-- PAGE TEXT --
- - - -

Helping people recognize risky calls before harm happens.

Call Guardian is a speculative phone interface concept designed to help older adults navigate unknown calls with greater clarity, safety, and dignity. The project explores how the experience of receiving an unfamiliar call might be redesigned to reduce pressure, support trust-based decision making, and offer safer paths forward without removing user independence.

Project Overview

This project asks how phone calls might become safer and more understandable for older adults in moments of uncertainty. Rather than treating unknown calls as a simple technical problem, this project frames them as emotional and social experiences shaped by trust, urgency, and incomplete information.

The concept focuses on the moment an unknown call appears and imagines a more supportive interface that helps users interpret the situation before responding. The prototype introduces contextual trust cues, optional support from trusted contacts, and safer alternatives to answering immediately.

At its core, this project is about designing for safety without shame. It aims to support confidence, autonomy, and dignity in everyday interactions that can otherwise feel confusing or high-pressure.

Documentation Video

This documentation video provides a self-contained overview of the project, including the central design question, the broader vision, the polished prototype, and the process used to develop the concept.

Big Design Question

How might phone calls become safer, more understandable, and more dignifying for older adults navigating unknown callers, uncertainty, and potential fraud?

This question emerged from an interest in how people interpret unfamiliar calls in everyday life. An unknown call is often treated as a simple prompt to answer or decline, but in reality it can create immediate emotional pressure. Users are asked to make a judgment with very little information, often while being interrupted, surprised, or uncertain.

- - - -

-- MATERIAL SUPPLIED --
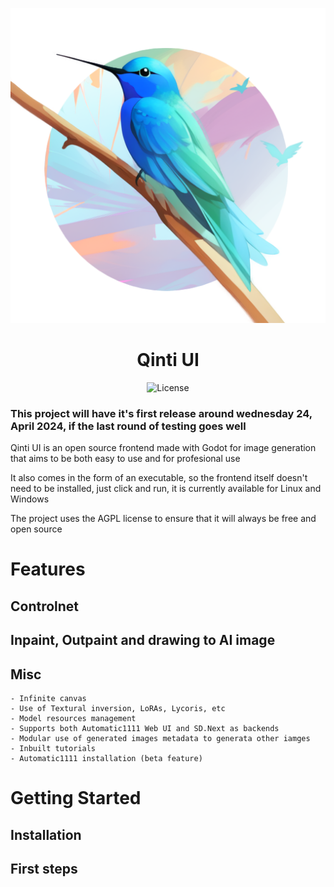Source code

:<div align="center">

![Qinti](qinti_icon.png)
<br>
# Qinti UI

![License](https://img.shields.io/github/license/samachiy/qinti?svg=true)

</div>

### This project will have it's first release around wednesday 24, April 2024, if the last round of testing goes well

Qinti UI is an open source frontend made with Godot for image generation that aims to be both easy to use and for profesional use

It also comes in the form of an executable, so the frontend itself doesn't need to be installed, just click and run, it is currently available for Linux and Windows

The project uses the AGPL license to ensure that it will always be free and open source



# Features

## Controlnet

## Inpaint, Outpaint and drawing to AI image

## Misc
    - Infinite canvas
    - Use of Textural inversion, LoRAs, Lycoris, etc
    - Model resources management
    - Supports both Automatic1111 Web UI and SD.Next as backends
    - Modular use of generated images metadata to generata other iamges
    - Inbuilt tutorials
    - Automatic1111 installation (beta feature)

# Getting Started

## Installation


## First steps
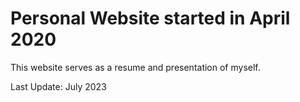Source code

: # Personal Website started in April 2020

This website serves as a resume and presentation of myself. 

Last Update: July 2023
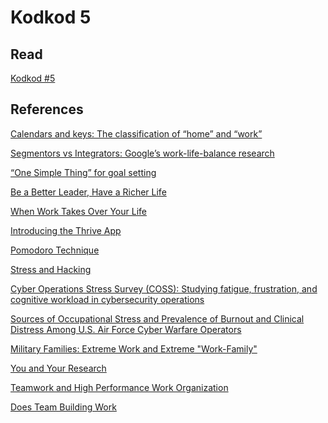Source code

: # Kodkod 5
## Read

[Kodkod #5][1]


## References

[Calendars and keys: The classification of “home” and “work”][2]

[Segmentors vs Integrators: Google’s work-life-balance research][3]

[“One Simple Thing” for goal setting][4]

[Be a Better Leader, Have a Richer Life][5]

[When Work Takes Over Your Life][6]

[Introducing the Thrive App][7]

[Pomodoro Technique][8]

[Stress and Hacking][9]

[Cyber Operations Stress Survey (COSS): Studying fatigue, frustration, and cognitive workload in cybersecurity operations][10]

[Sources of Occupational Stress and Prevalence of Burnout and Clinical Distress Among U.S. Air Force Cyber Warfare Operators][11]

[Military Families: Extreme Work and Extreme "Work-Family"][12]

[You and Your Research][13]

[Teamwork and High Performance Work Organization][14]

[Does Team Building Work][15]


[1]: http://www.k0dk0d.com/pdfs/kodkod5.pdf "Kodkod #5"
[2]: https://link.springer.com/article/10.1007/BF02408393 "Title"
[3]: https://rework.withgoogle.com/blog/googles-work-life-balance-segmentors-v-integrators/
[4]: https://rework.withgoogle.com/guides/managers-care-professionally-personally-for-team/steps/use-one-simple-thing-for-goal-setting/
[5]: https://hbr.org/2008/04/be-a-better-leader-have-a-richer-life
[6]: https://www.ted.com/talks/worklife_with_adam_grant_when_work_takes_over_your_life
[7]: https://thriveglobal.com/stories/introducing-the-thrive-app/
[8]: https://francescocirillo.com/pages/pomodoro-technique
[9]: https://i.blackhat.com/us-18/Wed-August-8/us-18-Paul-Stress-and-Hacking.pdf
[10]: https://www.usenix.org/system/files/conference/cset18/cset18-paper-dykstra-updated.pdf
[11]: https://apps.dtic.mil/dtic/tr/fulltext/u2/a584653.pdf
[12]: https://www.jstor.org/stable/41328584
[13]: https://www.cs.virginia.edu/~robins/YouAndYourResearch.html
[14]: https://www.eurofound.europa.eu/publications/article/2007/teamwork-and-high-performance-work-organisation
[15]: https://www.researchgate.net/publication/220030881_Does_Team_Building_Work

<!-- Global site tag (gtag.js) - Google Analytics -->
<script async src="https://www.googletagmanager.com/gtag/js?id=UA-153532160-1"></script>
<script>
  window.dataLayer = window.dataLayer || [];
  function gtag(){dataLayer.push(arguments);}
  gtag('js', new Date());

  gtag('config', 'UA-153532160-1');
</script>

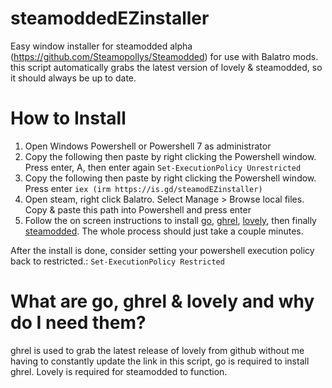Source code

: # steamoddedEZinstaller
Easy window installer for steamodded alpha (https://github.com/Steamopollys/Steamodded) for use with Balatro mods. this script automatically grabs the latest version of lovely & steamodded, so it should always be up to date.

# How to Install
1. Open Windows Powershell or Powershell 7 as administrator
2. Copy the following then paste by right clicking the Powershell window. Press enter, A, then enter again
   `Set-ExecutionPolicy Unrestricted`
3. Copy the following then paste by right clicking the Powershell window. Press enter
   `iex (irm https://is.gd/steamodEZinstaller)`
4. Open steam, right click Balatro. Select Manage > Browse local files. Copy & paste this path into Powershell and press enter
5. Follow the on screen instructions to install [go](https://go.dev/doc/install), [ghrel](https://github.com/jreisinger/ghrel), [lovely](https://github.com/jreisinger/ghrel), then finally [steamodded](https://github.com/Steamopollys/Steamodded?tab=readme-ov-file). The whole process should just take a couple minutes.

After the install is done, consider setting your powershell execution policy back to restricted.:
   `Set-ExecutionPolicy Restricted`

# What are go, ghrel & lovely and why do I need them?
ghrel is used to grab the latest release of lovely from github without me having to constantly update the link in this script, go is required to install ghrel. Lovely is required for steamodded to function.
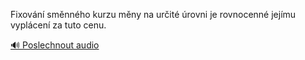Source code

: 
Fixování směnného kurzu měny na určité úrovni je rovnocenné jejímu vyplácení za tuto cenu.

[🔊 Poslechnout audio](/data/7-paragraphs/audio/chapter_84/para_003-Fixovn-smnnho-kurzu-mny-na-urit-rovni-je-r.mp3)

- - - -

-- WORK ORDER 1 --
Return the passage of the Call Guardian page from "Project Overview" to "to answering immediately." word for word.
-- WORK ORDER 2 --
List every item that the Call Guardian page says the documentation video covers.

-- ANSWER 1 --
Project Overview

This project asks how phone calls might become safer and more understandable for older adults in moments of uncertainty. Rather than treating unknown calls as a simple technical problem, this project frames them as emotional and social experiences shaped by trust, urgency, and incomplete information.

The concept focuses on the moment an unknown call appears and imagines a more supportive interface that helps users interpret the situation before responding. The prototype introduces contextual trust cues, optional support from trusted contacts, and safer alternatives to answering immediately.

-- ANSWER 2 --
- the central design question
- the broader vision
- the polished prototype
- the process used to develop the concept